Ho sempre detestato i “finali di stagione”, l’ultima puntata di una serie tv e chissà, poi, se ce ne sarà un’altra, mi capita sempre di pensare che vorrei non finissero mai ed è un po’ quello che è successo alla fine di Milan-Cagliari, dopo il 3 a 0 che suggella la fine del campionato post Covid, con quel quadretto di fine partita da libro Cuore del calcio, il bravo Jack Bonaventura che resta solo in mezzo al campo di San Siro, si china, bacia il terreno, e commosso, con le lacrime che gli rigano il volto, se ne va lentamente, per l’ultima volta, nel silenzio tombale dello stadio verso gli spogliatoi del Milan, sapendo che non indosserà più la maglia rossonera numero 5. Gli addii nello sport sono atroci. Le reazioni dei tifosi sono state unanime: “Meritava la riconferma, è un bravo ragazzo”. Un tenerone che aveva già pianto alla firma con il Milan…

Mah. Chissà. Vedi Pioli. Tutti lo davano per stecchito e invece è ben saldo alla guida del Diavolo. Giustamente. Ora, Bonaventura è sempre stato, nei sei anni in cui è rimasto al Milan, un buon giocatore, talvolta determinante. Fossi io il padrone della squadra lo terrei. La vita, però, è un’amara battaglia, il mondo del pallone non è che un palcoscenico – in queste ultime settimane vuoto, senza pubblico, cioè senza cuore – dove conta come te la giochi, non solo come giochi. E Bonaventura, secondo chi si spaccia pèer bene informato, si sarebbe già accasato con il Benevento di Pippo Inzaghi, anche se l’Atalanta, la sua vecchia squadra, ci starebbe facendo su un pensierino.

Meglio cambiare argomento. Parliamo di Zlatan Ibrahimovic, per esempio. Il suo congedo, mi auguro provvisorio, da questo irrazionale strascico di campionato, è stato contraddittorio, come in fondo lo è lui stesso. Nel bene e nel male. Ha sbagliato un rigore. Ha toppato una rete facile facile. Poi ha segnato con un siluro dei suoi. Tutto e il contrario di tutto.

Sui social si è autoincensato: “Il Dio del calcio”. Che sia una star del calcio non lo mette in dubbio nessuno. Ha segnato dieci gol in diciotto partite, sbagliando due rigori ma gestendo l’attacco milanista con maestria e creatività. Può ancora dare molto, nonostante stia sfiorando i 39 anni. E’ dinamico, imperiale. E’ un giocatore carismatico: dunque, una stella polare per i compagni di squadra, soprattutto per i più giovani che lo venerano. E’ un trascinatore. Ma anche un perfezionista. Avere Ibra in campo e nello spogliatoio sarebbe vitale anche per la prossima stagione.
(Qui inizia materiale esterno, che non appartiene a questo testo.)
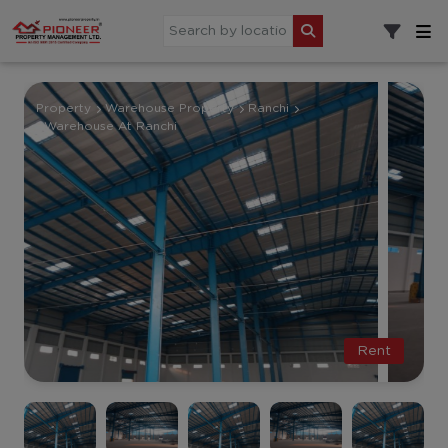
Property
Warehouse Property
Ranchi
Warehouse At Ranchi
Rent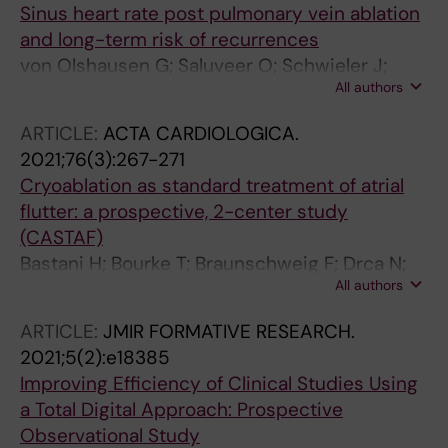
Sinus heart rate post pulmonary vein ablation
and long-term risk of recurrences
von Olshausen G; Saluveer O; Schwieler J;
All authors
Drca N; Bastani H; Tapanainen J; Bourke T;
Paul-Nordin A; Kenneback G; Insulander P;
ARTICLE:
ACTA CARDIOLOGICA.
Jensen-Urstad M; Braunschweig F
2021;76(3):267-271
Cryoablation as standard treatment of atrial
flutter: a prospective, 2-center study
(CASTAF)
Bastani H; Bourke T; Braunschweig F; Drca N;
All authors
Gudmundsson K; Insulander P; Jemtren A;
Kenneback G; Ljungstrom E; Sadigh B;
ARTICLE:
JMIR FORMATIVE RESEARCH.
Saluveer O; Scheel S; Schwieler J; Tapanainen
2021;5(2):e18385
J; Jensen-Urstad M
Improving Efficiency of Clinical Studies Using
a Total Digital Approach: Prospective
Observational Study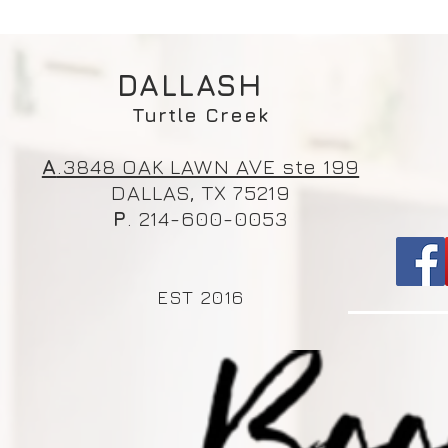
DALLASH
Turtle Creek
A
.3848 OAK LAWN AVE ste 199
DALLAS, TX 75219
P
. 214-600-0053
EST 2016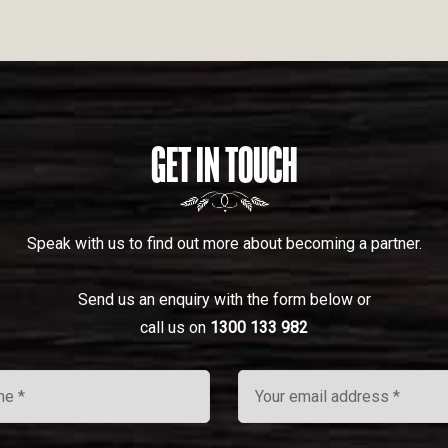
GET IN TOUCH
Speak with us to find out more about becoming a partner.
Send us an enquiry with the form below or
call us on
1300 133 982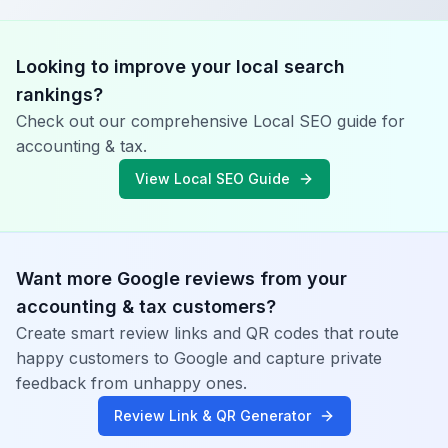
Looking to improve your local search
rankings?
Check out our comprehensive Local SEO guide for
accounting & tax
.
View Local SEO Guide
Want more Google reviews from your
accounting & tax
customers?
Create smart review links and QR codes that route
happy customers to Google and capture private
feedback from unhappy ones.
Review Link & QR Generator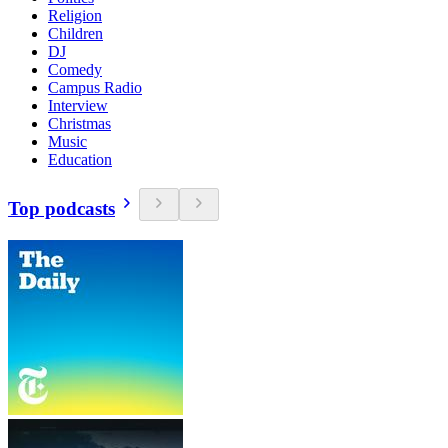
Religion
Children
DJ
Comedy
Campus Radio
Interview
Christmas
Music
Education
Top podcasts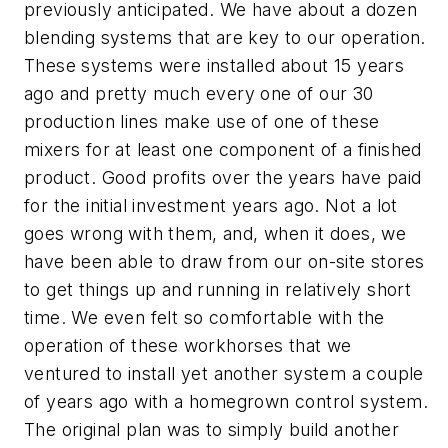
previously anticipated. We have about a dozen
blending systems that are key to our operation.
These systems were installed about 15 years
ago and pretty much every one of our 30
production lines make use of one of these
mixers for at least one component of a finished
product. Good profits over the years have paid
for the initial investment years ago. Not a lot
goes wrong with them, and, when it does, we
have been able to draw from our on-site stores
to get things up and running in relatively short
time. We even felt so comfortable with the
operation of these workhorses that we
ventured to install yet another system a couple
of years ago with a homegrown control system.
The original plan was to simply build another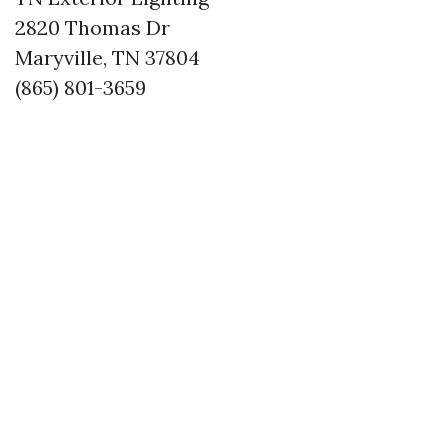
2820 Thomas Dr
Maryville, TN 37804
(865) 801-3659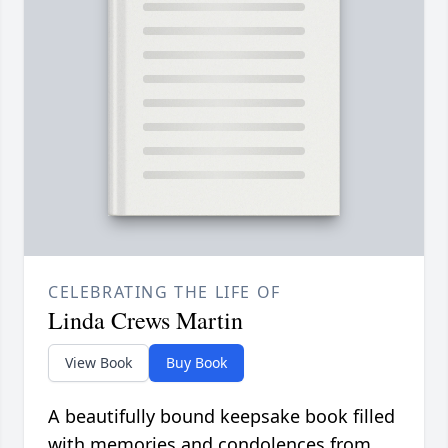
CELEBRATING THE LIFE OF
Linda Crews Martin
View Book
Buy Book
A beautifully bound keepsake book filled
with memories and condolences from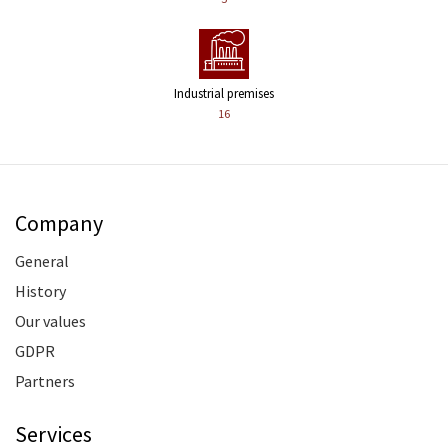
Industrial premises
16
Company
General
History
Our values
GDPR
Partners
Services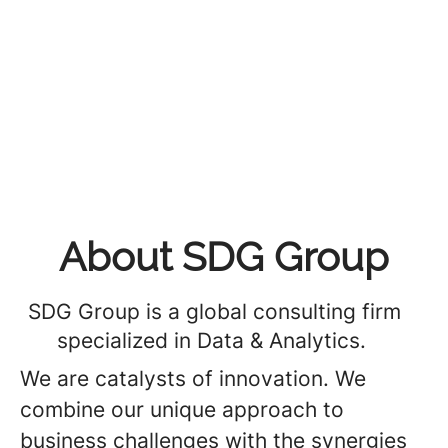
About SDG Group
SDG Group is a global consulting firm
specialized in Data & Analytics.
We are catalysts of innovation. We
combine our unique approach to
business challenges with the synergies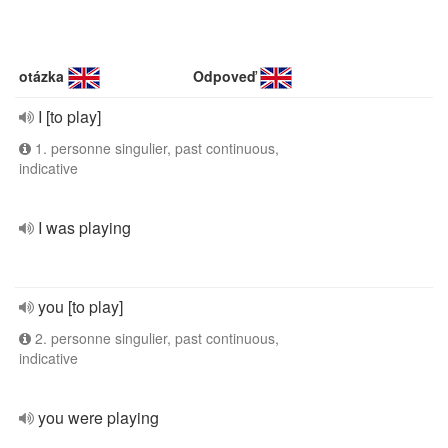
otázka
Odpoveď
I [to play]
1. personne singulier, past continuous,
indicative
I was playing
you [to play]
2. personne singulier, past continuous,
indicative
you were playing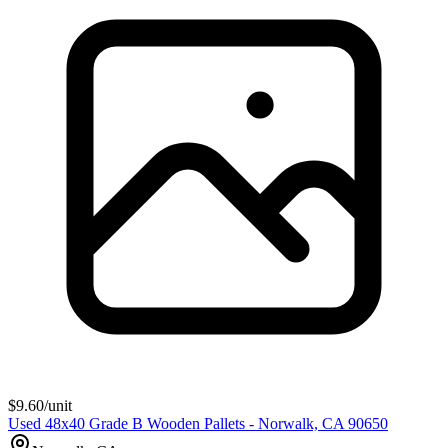
$
9.60
/unit
Used 48x40 Grade B Wooden Pallets - Norwalk, CA 90650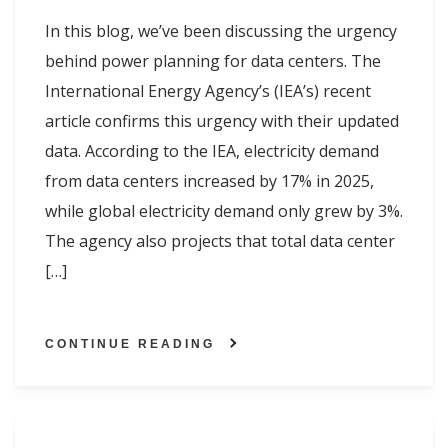
In this blog, we’ve been discussing the urgency
behind power planning for data centers. The
International Energy Agency’s (IEA’s) recent
article confirms this urgency with their updated
data. According to the IEA, electricity demand
from data centers increased by 17% in 2025,
while global electricity demand only grew by 3%.
The agency also projects that total data center
[…]
CONTINUE READING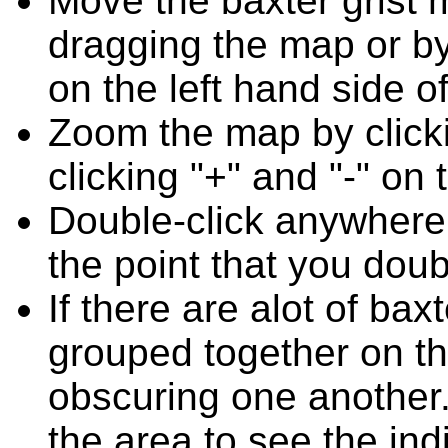
Move the baxter grist 
dragging the map or by
on the left hand side o
Zoom the map by clicki
clicking "+" and "-" on 
Double-click anywhere
the point that you doub
If there are alot of ba
grouped together on t
obscuring one another.
the area to see the ind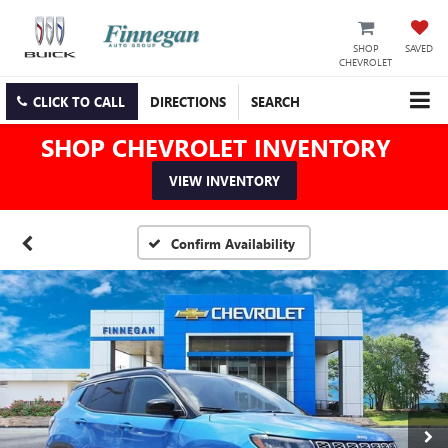
SHOP
SAVED
CHEVROLET
CLICK TO CALL
DIRECTIONS
SEARCH
SHOP CHEVROLET INVENTORY
VIEW INVENTORY
Confirm Availability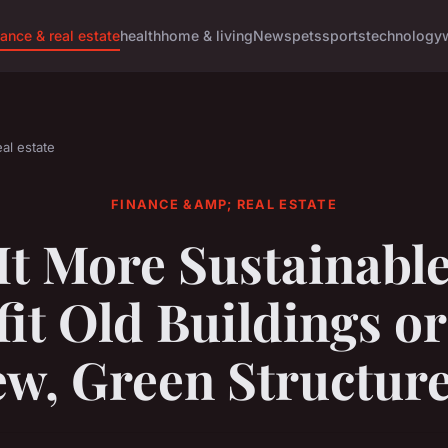
nance & real estate
health
home & living
News
pets
sports
technology
al estate
FINANCE &AMP; REAL ESTATE
 It More Sustainable
fit Old Buildings or
w, Green Structur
E’ un valore aggiunto, magari caro, ma i soldi del suo ingaggio sono bene investiti.

Il Milan non dovrebbe avere dubbi nel rinnovargli il contratto. Secondo Sportmediaset sarebbe cosa già fatta, mancano solo i dettagli. Paolo Maldini afferma che Ibrahimovic è “parte del progetto”. Il Corriere della Sera è più specifico: “Milan, la ricostruzione parte da Ibra. Rinnovo da 6 milioni, poi altri tre colpi…”. Contratto di un anno e opzione legata alla Champions. Speriamo. Non vedo l’ora di seguire la seconda stagione…

Che dire, per il resto? Il Milan dopo la ripartenza ha sbalordito: nessuna squadra del campionato di serie A ha fatto meglio in questo straordinario spezzone di serie A, unica formazione imbattuta: 30 punti e 35 gol, meglio del Manchester City, il Diavolo infatti ha il miglior attacco post-contenimento, con una media gol di 2,92 a partita. Tuttosport l’ha enfaticamente titolato: “Pioli e i suoi hanno vinto lo scudetto del lockdown”. Numeri eloquenti, non chiacchiere da Bar Sport.

Sebbene sia corretto ricordare che l’anno scorso, con Rino Gattuso in panchina, il Milan fu quinto sfiorando la Champions per un misero punticino. In classifica segnò 68 punti, contro i 66 di adesso che lo relegano al sesto posto. Vale l’accesso all’Europa League, ma dalla porta di servizio, quella dei preliminari. Se però consideriamo il girone di ritorno nella sua interezza, il Milan è secondo dietro l’Atalanta, mentre quando Pioli raccatta la squadra il Milan era quattordicesimo. Vorrà pur dire qualcosa, no? Ogni “finale di stagione” è tempo di bilanci e consuntivi. Quelli del Milan sembrano intriganti: premesse che sono più che promesse.